Task input
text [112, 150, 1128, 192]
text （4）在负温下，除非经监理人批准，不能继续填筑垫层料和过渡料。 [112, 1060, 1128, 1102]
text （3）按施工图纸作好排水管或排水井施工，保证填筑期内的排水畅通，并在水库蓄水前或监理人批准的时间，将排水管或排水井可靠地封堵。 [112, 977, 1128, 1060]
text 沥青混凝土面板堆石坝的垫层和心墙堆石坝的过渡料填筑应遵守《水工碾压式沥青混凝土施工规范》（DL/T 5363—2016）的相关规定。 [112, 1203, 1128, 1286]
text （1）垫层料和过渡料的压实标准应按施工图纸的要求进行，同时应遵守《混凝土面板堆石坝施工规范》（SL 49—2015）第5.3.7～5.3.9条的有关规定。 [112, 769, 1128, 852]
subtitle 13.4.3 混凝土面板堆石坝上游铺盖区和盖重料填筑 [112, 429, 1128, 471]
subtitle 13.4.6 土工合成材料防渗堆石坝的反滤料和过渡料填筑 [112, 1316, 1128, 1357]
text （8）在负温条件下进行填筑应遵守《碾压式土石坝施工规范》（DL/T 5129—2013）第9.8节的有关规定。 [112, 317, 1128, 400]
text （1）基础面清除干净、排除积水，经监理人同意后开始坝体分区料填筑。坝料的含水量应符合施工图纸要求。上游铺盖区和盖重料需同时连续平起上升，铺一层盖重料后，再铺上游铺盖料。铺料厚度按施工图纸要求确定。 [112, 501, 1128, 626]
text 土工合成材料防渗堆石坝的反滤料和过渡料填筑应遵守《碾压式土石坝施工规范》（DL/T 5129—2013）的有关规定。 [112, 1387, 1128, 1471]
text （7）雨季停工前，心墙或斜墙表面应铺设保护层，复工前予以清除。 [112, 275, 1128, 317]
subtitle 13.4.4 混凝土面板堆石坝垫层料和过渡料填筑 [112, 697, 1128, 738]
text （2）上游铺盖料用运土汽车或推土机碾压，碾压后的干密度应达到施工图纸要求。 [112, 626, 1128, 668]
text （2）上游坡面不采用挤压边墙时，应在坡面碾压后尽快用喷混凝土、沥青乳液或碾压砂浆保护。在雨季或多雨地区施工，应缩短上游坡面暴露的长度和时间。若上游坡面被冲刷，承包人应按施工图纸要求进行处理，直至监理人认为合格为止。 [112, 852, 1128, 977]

What you have to do
For every line in the listing above that mentions the word "碾压式土石坝施工规范", make a copy.

The completed task
text （8）在负温条件下进行填筑应遵守《碾压式土石坝施工规范》（DL/T 5129—2013）第9.8节的有关规定。 [112, 317, 1128, 400]
text 土工合成材料防渗堆石坝的反滤料和过渡料填筑应遵守《碾压式土石坝施工规范》（DL/T 5129—2013）的有关规定。 [112, 1387, 1128, 1471]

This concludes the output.